Friday, October 26, 2018

CBS’s & NPR’s Rabidly False ‘News’ About the Khashoggi Case

It’s a lie to say, as CBS ‘News’ did on October 24th, that Saudi Crown Prince Salman couldn’t have done what Turkey says he did in the Khashoggi case — couldn’t do it,  because it’s not in the Saud family’s “DNA” to do such things. To the exact contrary: it is the norm for the Saud family, and has been for decades if not longer. What’s not normal in the Khashoggi case is that it was being done to a Saudi who has so many admirers and friends at high places in The West. That’s what makes the Khashoggi case different from all the others. And the evidence for this — and for the pervasive propagandistic fakery in U.S. mainstream ‘news’ reporting about foreign affairs (such as CBS did there) — will be presented here. This routine and unchallenged lying by the ‘news’-media is a super-scandal that the U.S. and UK press don’t report, but instead they all hide that they had lied and routinely do lie. So, since it’s totally unaddressed, it continues, on and on, for at least decades.

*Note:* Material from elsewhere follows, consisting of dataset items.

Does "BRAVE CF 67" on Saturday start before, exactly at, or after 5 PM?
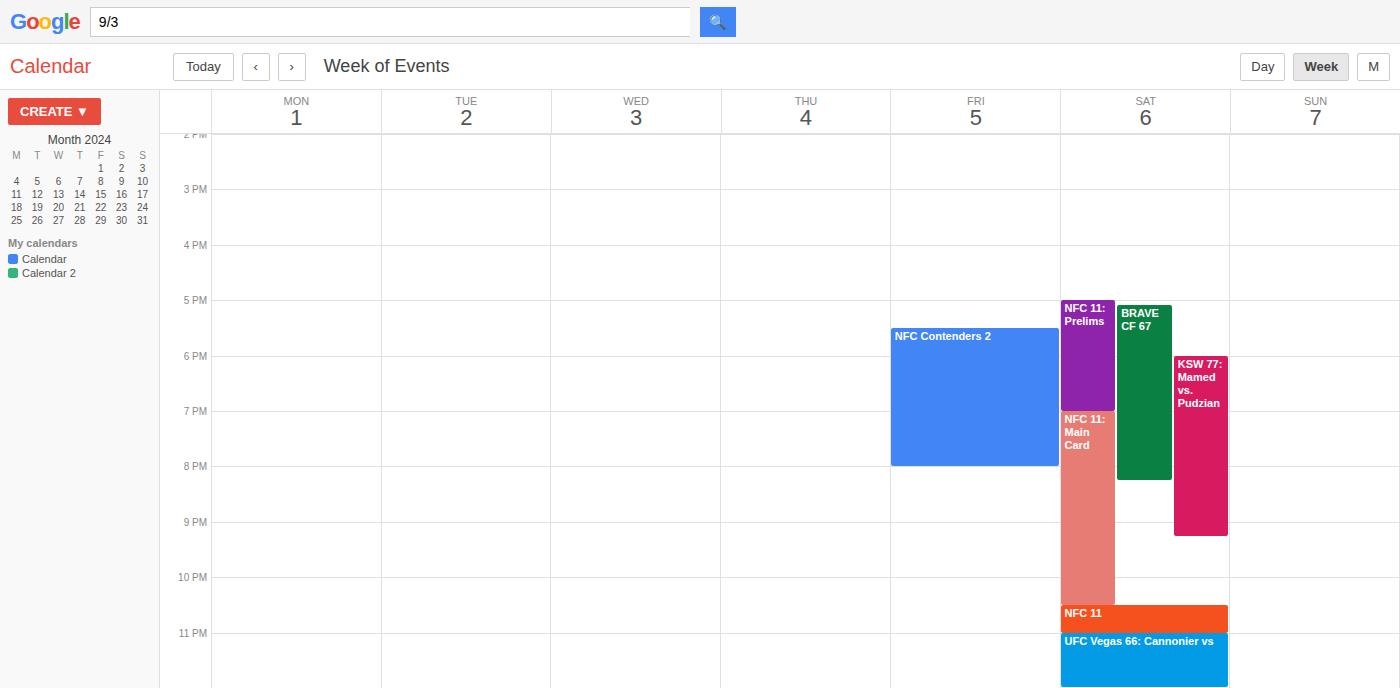
5:05 PM -- after 5 PM, 5 minutes below the 5 PM line.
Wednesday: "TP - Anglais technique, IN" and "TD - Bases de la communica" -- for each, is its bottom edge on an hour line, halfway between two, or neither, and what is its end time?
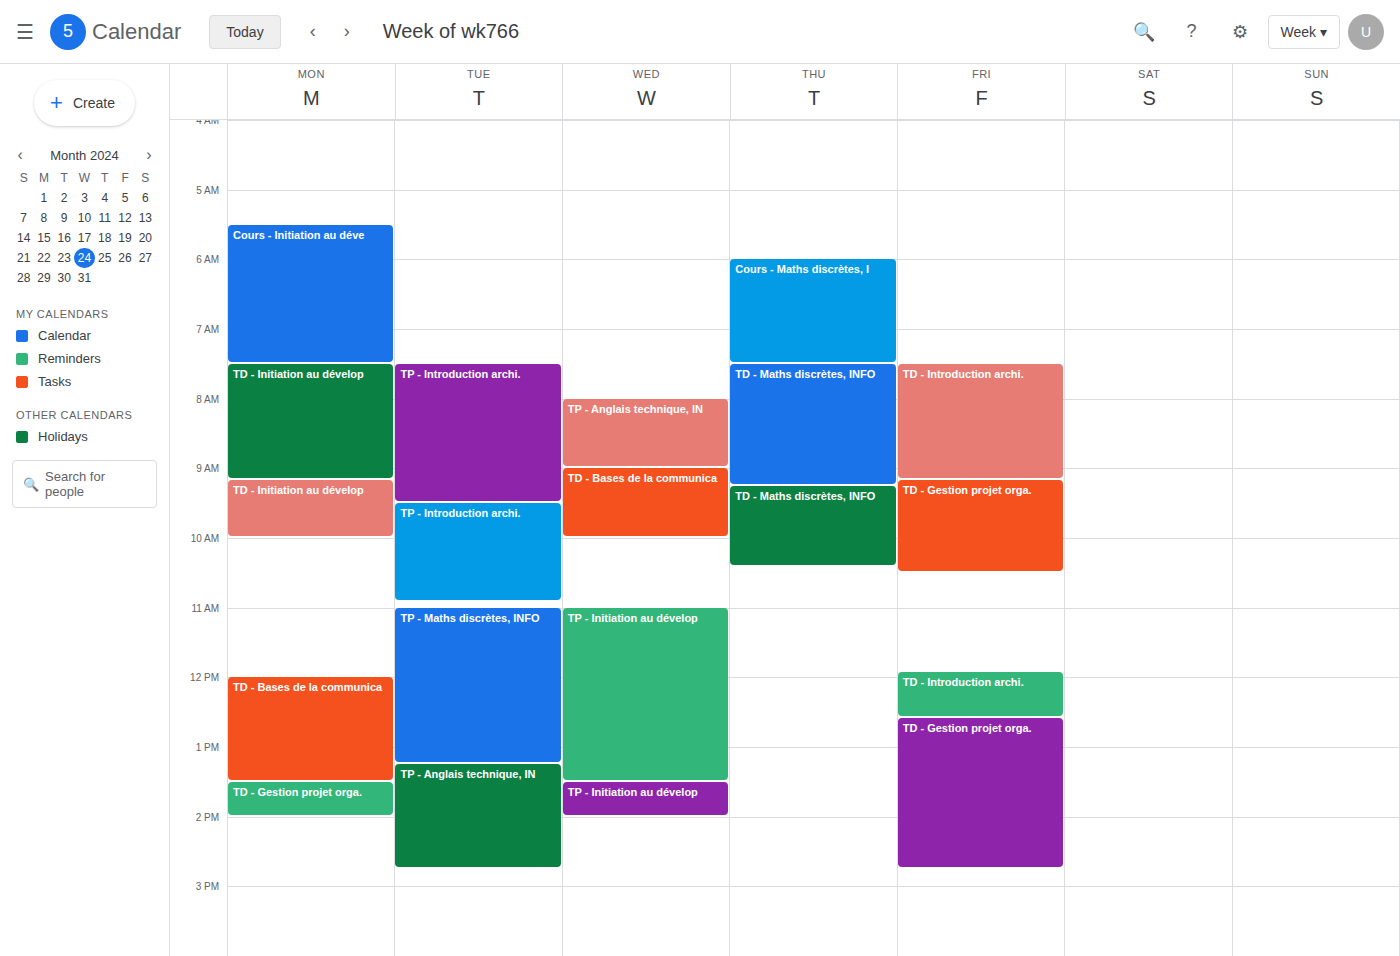
"TP - Anglais technique, IN": 9:00 AM, exactly on the 9 AM line. "TD - Bases de la communica": 10:00 AM, exactly on the 10 AM line.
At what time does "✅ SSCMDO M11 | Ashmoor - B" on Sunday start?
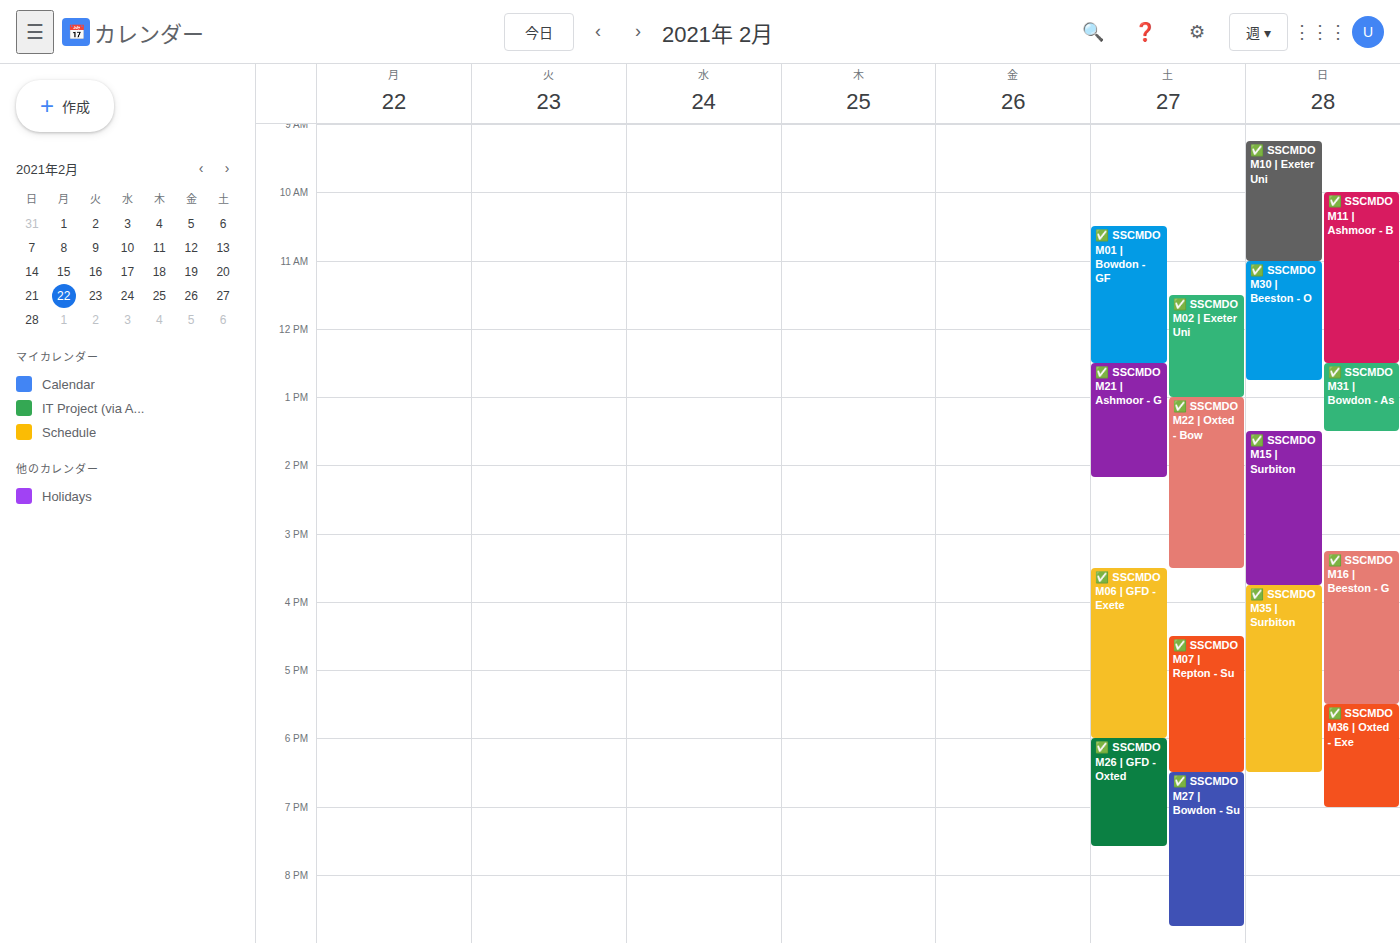
10:00 AM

Probably none of the major American or British ‘news’-media will publish this American samizdat, exposing the press, but this is being submitted to them all, in the hope that maybe at last, some or at least one of them will finally relent, and break open this mega-scandal — about the press itself. It needs to be made public.

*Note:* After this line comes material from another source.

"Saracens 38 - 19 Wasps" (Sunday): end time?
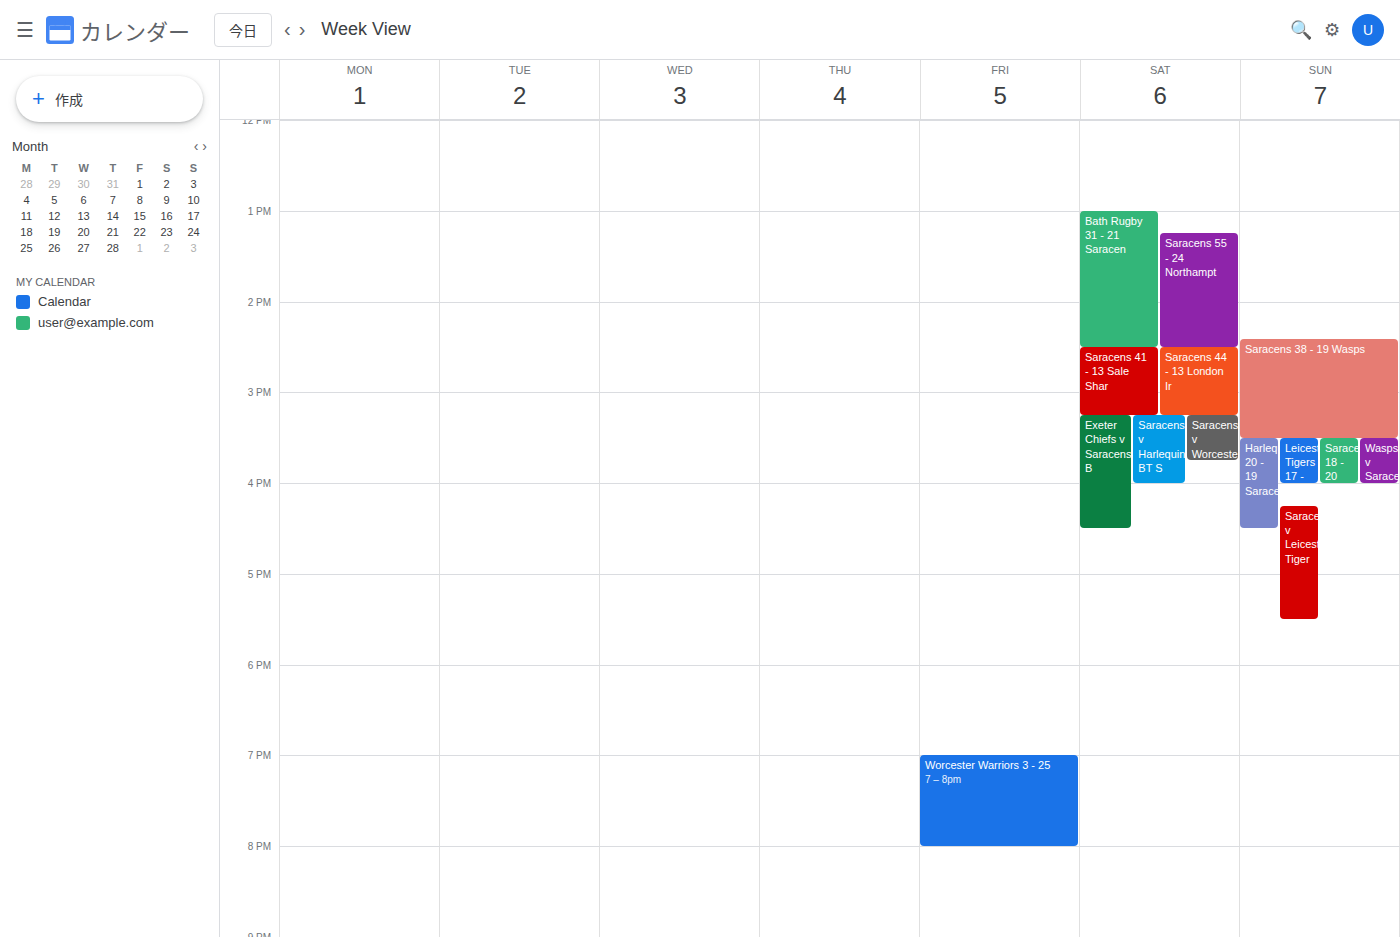
3:30 PM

The constant lying, at any rate, must stop, regardless how it’s done. Though the problem itself, of repeatedly deceiving-the-public-into-wars, is not being reported, some U.S. and UK ‘news’-media are starting to come clean on aspects of the resulting disaster. The New York Times had participated like all the others in helping George W. Bush lie America into invading and destroying Iraq, but that newspaper, fifteen years later, bannered in its Sunday magazine on August 12th, “War Without End”, and sub-headed “The Pentagon’s failed campaigns in Iraq and Afghanistan left a generation of soldiers with little to fight for but one another.” C.J. Chivers wrote, with rare honesty:

The governments of Afghanistan and Iraq, each of which the United States spent hundreds of billions of dollars to build and support, are fragile, brutal and uncertain. The nations they struggle to rule harbor large contingents of irregular fighters and terrorists who have been hardened and made savvy, trained by the experience of fighting the American military machine. Much of the infrastructure the United States built with its citizens’ treasure and its troops’ labor [and bodies!] lies abandoned. Briefly [these infrastructures were] schools or outposts, many [now] are husks, looted and desolate monuments to forgotten plans. Hundreds of thousands of weapons provided to would-be allies have vanished; an innumerable quantity are on markets or in the hands of Washington’s enemies. Billions of dollars spent creating security partners also deputized pedophiles, torturers and thieves. National police or army units that the Pentagon proclaimed essential to their countries’ futures have disbanded. The Islamic State has sponsored or encouraged terrorist attacks across much of the world — exactly the species of crime the global “war on terror” was supposed to prevent.